Déclaration après les élections aux États-Unis 2024
(90Les élections américaines et l'arrivée de l'administration Trump ont mis l'accent sur la sécurité à la frontière avec le Canada. Parler de sécurité aux frontières suscite des craintes : celles de voir des masses de personnes franchir les frontières. Mais la question est de savoir qui a raison d'avoir peur, et pourquoi.
Avec l'annonce par Trump de déportations massives, ce sont, selon une analyse par le Conseil américain de l'immigration, les 13+ millions de sans-papiers (selon l’American Immigration Council) vivant aux États-Unis qui ont de vraies raisons d'avoir peur. Notre groupe, Créons des ponts, ne craint pas pour notre sécurité, mais plutôt pour la sécurité de ceux et celles qui risqueront leur vie en essayant de trouver la sécurité au Canada. Depuis 2017, nous avons rencontré des centaines de demandeurs d’asile. Nous avons entendu leurs histoires et lu ce qui se passe dans leurs pays. Près de 60% ont reçu le statut de réfugié et beaucoup sont maintenant des résidents permanents et des citoyens. La plupart d'entre eux occupent des emplois essentiels, souvent mal rémunérés, dont nous dépendons.
Avons-nous vraiment des raisons d'avoir peur d'eux ? Depuis la fermeture du ch. Roxham en mars 2023, très peu de personnes sont entrées au Canada de manière irrégulière. Cette année, de janvier à octobre, 1104 personnes ont été interceptées au Canada, principalement en Colombie-Britannique (449), au Québec (541) et au Manitoba (90). L'Ontario reçoit désormais 56 % plus de demandeurs d'asile que le Québec, avec 77 404 demandes enregistrées de janvier à octobre (Québec - 49 635) , accompagnée d’une augmentation de la demande en Colombie-Britannique et en Alberta. Le Québec n'est donc plus la principale destination. En revanche, quelque 21 000 personnes ont été arrêtées aux États-Unis en provenance du Canada. Contrairement aux demandeurs d'asile, ces personnes sont essentiellement à la recherche d'opportunités économiques ou d'un regroupement familial aux États-Unis, et ont souvent recours aux trafiquants.
Les réfugiés arrivant au Canada par voie aérienne ou terrestre (y compris les demandeurs d'asile irréguliers interceptés par la police) sont contrôlés en vertu des mesures strictes de l’entente sur les tiers pays sûrs (ETPS). La grande majorité des personnes demandant l'asile à la frontière terrestre se rendent aux points d'entrée officiels. Environ un tiers d'entre elles sont refusées et renvoyées aux États-Unis. Aussi, le Canada dispose d'un processus de sélection rigoureux qui exclut les demandeurs d'asile pour cause de grande criminalité, de crime organisé, d’enjeux de sécurité et de violations des droits de l'homme. Et, à notre connaissance, il n'y a pas eu de cas documenté de demandeurs d'asile en situation irrégulière ayant causé du tort à des Canadiens à la frontière.

Consigne 1:
Répondez à ces questions d'après la déclaration :
(a) Depuis quelle année le groupe Créons des ponts rencontre-t-il des demandeurs d'asile ?
(b) Combien de demandes d'asile l'Ontario a-t-il enregistrées de janvier à octobre ?
(c) Quelle part des personnes demandant l'asile à la frontière terrestre est refusée et renvoyée aux États-Unis ?
Consigne 2:
Reproduisez à l'identique le passage de la déclaration qui s'ouvre sur les mots contenant « Déclaration après les » et se clôt sur « peur, et pourquoi. ».

Extraits des items:

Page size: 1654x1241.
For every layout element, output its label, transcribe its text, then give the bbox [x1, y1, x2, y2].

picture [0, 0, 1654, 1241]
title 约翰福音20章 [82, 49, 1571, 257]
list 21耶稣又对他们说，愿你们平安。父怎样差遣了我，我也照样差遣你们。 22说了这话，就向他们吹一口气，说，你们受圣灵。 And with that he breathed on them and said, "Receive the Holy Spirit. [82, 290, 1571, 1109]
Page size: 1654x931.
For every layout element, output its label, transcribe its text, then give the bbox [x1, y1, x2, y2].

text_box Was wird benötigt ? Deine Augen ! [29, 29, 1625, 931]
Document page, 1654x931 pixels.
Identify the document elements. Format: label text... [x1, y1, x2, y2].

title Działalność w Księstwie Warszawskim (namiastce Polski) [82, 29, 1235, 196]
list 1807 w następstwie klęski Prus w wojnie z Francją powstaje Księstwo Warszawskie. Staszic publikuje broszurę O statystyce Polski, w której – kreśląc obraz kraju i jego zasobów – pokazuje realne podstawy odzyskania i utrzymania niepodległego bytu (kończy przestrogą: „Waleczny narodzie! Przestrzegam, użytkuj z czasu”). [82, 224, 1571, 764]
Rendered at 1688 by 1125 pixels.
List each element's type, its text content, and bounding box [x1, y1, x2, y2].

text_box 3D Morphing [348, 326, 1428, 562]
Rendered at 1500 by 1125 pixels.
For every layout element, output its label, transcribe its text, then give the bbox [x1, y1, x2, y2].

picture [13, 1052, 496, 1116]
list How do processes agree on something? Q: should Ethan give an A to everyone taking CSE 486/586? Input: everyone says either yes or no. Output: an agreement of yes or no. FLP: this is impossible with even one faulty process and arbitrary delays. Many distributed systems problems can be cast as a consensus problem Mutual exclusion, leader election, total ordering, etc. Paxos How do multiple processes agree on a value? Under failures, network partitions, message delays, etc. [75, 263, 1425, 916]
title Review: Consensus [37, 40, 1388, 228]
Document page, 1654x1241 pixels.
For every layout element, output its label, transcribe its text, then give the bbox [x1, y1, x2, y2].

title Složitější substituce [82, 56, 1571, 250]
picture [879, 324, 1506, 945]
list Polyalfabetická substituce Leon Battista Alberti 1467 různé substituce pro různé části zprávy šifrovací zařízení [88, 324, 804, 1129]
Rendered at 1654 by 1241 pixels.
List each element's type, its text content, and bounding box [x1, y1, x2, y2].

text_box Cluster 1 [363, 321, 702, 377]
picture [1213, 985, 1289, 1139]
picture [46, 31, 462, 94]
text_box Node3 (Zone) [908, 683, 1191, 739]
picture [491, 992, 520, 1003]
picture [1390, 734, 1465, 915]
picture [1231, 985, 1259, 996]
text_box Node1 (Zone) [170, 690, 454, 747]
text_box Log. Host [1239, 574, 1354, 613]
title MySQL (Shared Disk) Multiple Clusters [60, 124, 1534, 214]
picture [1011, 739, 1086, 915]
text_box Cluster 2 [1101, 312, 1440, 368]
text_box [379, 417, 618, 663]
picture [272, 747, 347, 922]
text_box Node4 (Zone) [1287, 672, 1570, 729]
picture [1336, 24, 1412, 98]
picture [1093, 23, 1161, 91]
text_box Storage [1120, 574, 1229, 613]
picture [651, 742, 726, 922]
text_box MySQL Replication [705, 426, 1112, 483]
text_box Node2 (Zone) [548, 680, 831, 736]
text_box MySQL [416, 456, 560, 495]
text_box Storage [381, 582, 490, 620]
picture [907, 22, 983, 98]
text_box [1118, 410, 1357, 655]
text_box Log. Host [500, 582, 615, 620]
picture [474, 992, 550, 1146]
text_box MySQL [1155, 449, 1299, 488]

Réponse complète 1:
(a) Depuis 2017.
(b) 77 404 demandes.
(c) Environ un tiers.

Réponse complète 2:
Déclaration après les élections aux États-Unis 2024
(90Les élections américaines et l'arrivée de l'administration Trump ont mis l'accent sur la sécurité à la frontière avec le Canada. Parler de sécurité aux frontières suscite des craintes : celles de voir des masses de personnes franchir les frontières. Mais la question est de savoir qui a raison d'avoir peur, et pourquoi.